[About this task] The expected output is each line in the data below that includes the string "action".

[Available data]
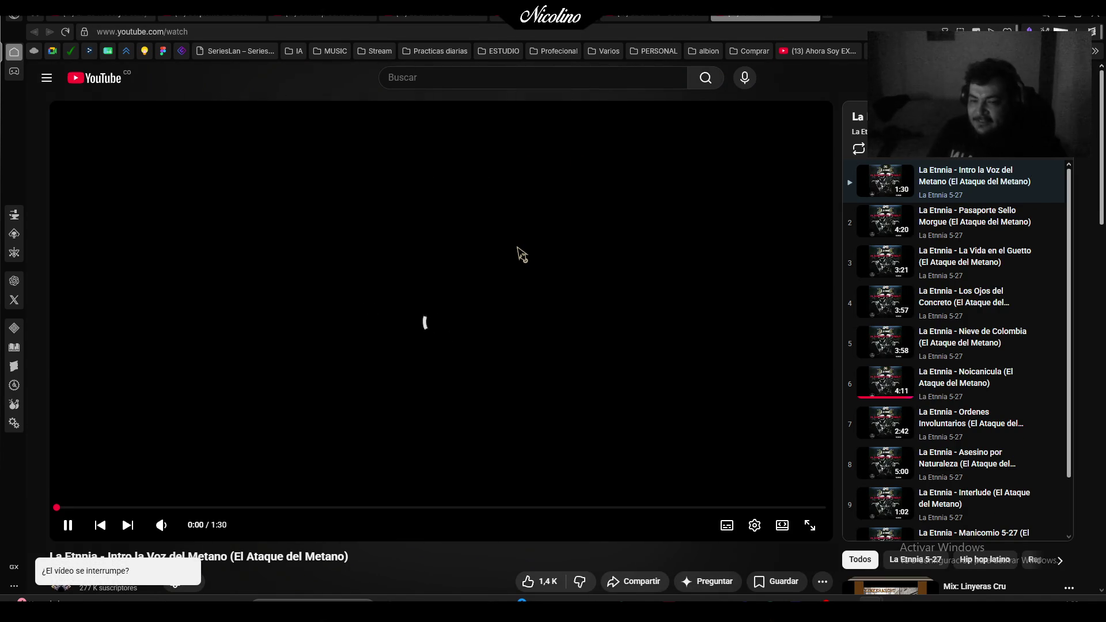
{"action": "left_click", "coordinate": [520, 251]}
{"action": "left_click", "coordinate": [323, 18]}
{"action": "left_click", "coordinate": [157, 19]}
Return to the Alex R Podcast episode, pause it, and start a new search tab.
{"action": "left_click", "coordinate": [153, 18]}
{"action": "left_click", "coordinate": [632, 323]}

[Output below]
{"action": "left_click", "coordinate": [520, 251]}
{"action": "left_click", "coordinate": [323, 18]}
{"action": "left_click", "coordinate": [157, 19]}
{"action": "left_click", "coordinate": [153, 18]}
{"action": "left_click", "coordinate": [632, 323]}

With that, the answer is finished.